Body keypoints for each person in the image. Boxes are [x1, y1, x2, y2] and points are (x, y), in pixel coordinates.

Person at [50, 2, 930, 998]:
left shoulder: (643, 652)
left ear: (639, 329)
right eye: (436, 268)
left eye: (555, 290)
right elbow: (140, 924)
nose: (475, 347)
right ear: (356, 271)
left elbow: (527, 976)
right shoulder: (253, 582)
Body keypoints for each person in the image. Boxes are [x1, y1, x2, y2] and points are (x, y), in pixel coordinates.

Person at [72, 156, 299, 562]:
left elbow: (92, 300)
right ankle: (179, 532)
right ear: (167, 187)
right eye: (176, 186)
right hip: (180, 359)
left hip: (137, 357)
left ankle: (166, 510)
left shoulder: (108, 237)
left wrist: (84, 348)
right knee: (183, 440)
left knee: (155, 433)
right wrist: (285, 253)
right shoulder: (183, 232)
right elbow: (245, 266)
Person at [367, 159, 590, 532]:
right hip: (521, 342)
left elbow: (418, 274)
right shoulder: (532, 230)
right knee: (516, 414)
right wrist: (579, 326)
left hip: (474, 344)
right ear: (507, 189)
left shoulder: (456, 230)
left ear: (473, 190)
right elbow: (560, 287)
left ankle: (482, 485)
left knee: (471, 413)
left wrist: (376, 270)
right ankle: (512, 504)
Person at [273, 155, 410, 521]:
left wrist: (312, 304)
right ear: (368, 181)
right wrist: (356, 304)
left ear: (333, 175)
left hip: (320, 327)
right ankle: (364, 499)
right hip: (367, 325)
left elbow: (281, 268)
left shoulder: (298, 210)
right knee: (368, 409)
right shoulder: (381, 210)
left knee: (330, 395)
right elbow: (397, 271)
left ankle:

=====

Output the lines above exactly, but only those between the line holding "left elbow: (527, 976)" and the line holding "right elbow: (245, 266)", inclusive.

Solution for this task:
left elbow: (527, 976)
right shoulder: (253, 582)
Body keypoints for each person in the image. Boxes are [x1, y1, x2, y2] and points are (x, y), in pixel coordinates.

Person at [72, 156, 299, 562]:
left elbow: (92, 300)
right ankle: (179, 532)
right ear: (167, 187)
right eye: (176, 186)
right hip: (180, 359)
left hip: (137, 357)
left ankle: (166, 510)
left shoulder: (108, 237)
left wrist: (84, 348)
right knee: (183, 440)
left knee: (155, 433)
right wrist: (285, 253)
right shoulder: (183, 232)
right elbow: (245, 266)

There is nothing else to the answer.